- Exercise -
Copy the data below word for word, but leave out the pictures.

━━━━━━━━━━━━━━━━

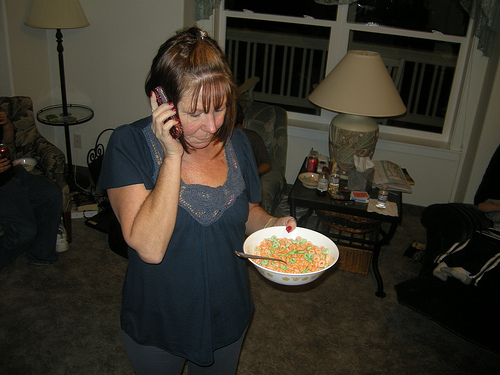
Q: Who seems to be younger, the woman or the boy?
A: The boy is younger than the woman.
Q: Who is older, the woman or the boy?
A: The woman is older than the boy.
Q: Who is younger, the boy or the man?
A: The boy is younger than the man.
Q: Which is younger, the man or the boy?
A: The boy is younger than the man.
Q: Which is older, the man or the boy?
A: The man is older than the boy.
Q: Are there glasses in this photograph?
A: No, there are no glasses.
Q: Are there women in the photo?
A: Yes, there is a woman.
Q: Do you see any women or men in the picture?
A: Yes, there is a woman.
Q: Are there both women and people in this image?
A: Yes, there are both a woman and people.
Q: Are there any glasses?
A: No, there are no glasses.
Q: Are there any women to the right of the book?
A: Yes, there is a woman to the right of the book.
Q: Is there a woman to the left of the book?
A: No, the woman is to the right of the book.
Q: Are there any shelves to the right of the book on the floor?
A: No, there is a woman to the right of the book.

━━━━━━━━━━━━━━━━

- Reply -
Q: Who seems to be younger, the woman or the boy?
A: The boy is younger than the woman.
Q: Who is older, the woman or the boy?
A: The woman is older than the boy.
Q: Who is younger, the boy or the man?
A: The boy is younger than the man.
Q: Which is younger, the man or the boy?
A: The boy is younger than the man.
Q: Which is older, the man or the boy?
A: The man is older than the boy.
Q: Are there glasses in this photograph?
A: No, there are no glasses.
Q: Are there women in the photo?
A: Yes, there is a woman.
Q: Do you see any women or men in the picture?
A: Yes, there is a woman.
Q: Are there both women and people in this image?
A: Yes, there are both a woman and people.
Q: Are there any glasses?
A: No, there are no glasses.
Q: Are there any women to the right of the book?
A: Yes, there is a woman to the right of the book.
Q: Is there a woman to the left of the book?
A: No, the woman is to the right of the book.
Q: Are there any shelves to the right of the book on the floor?
A: No, there is a woman to the right of the book.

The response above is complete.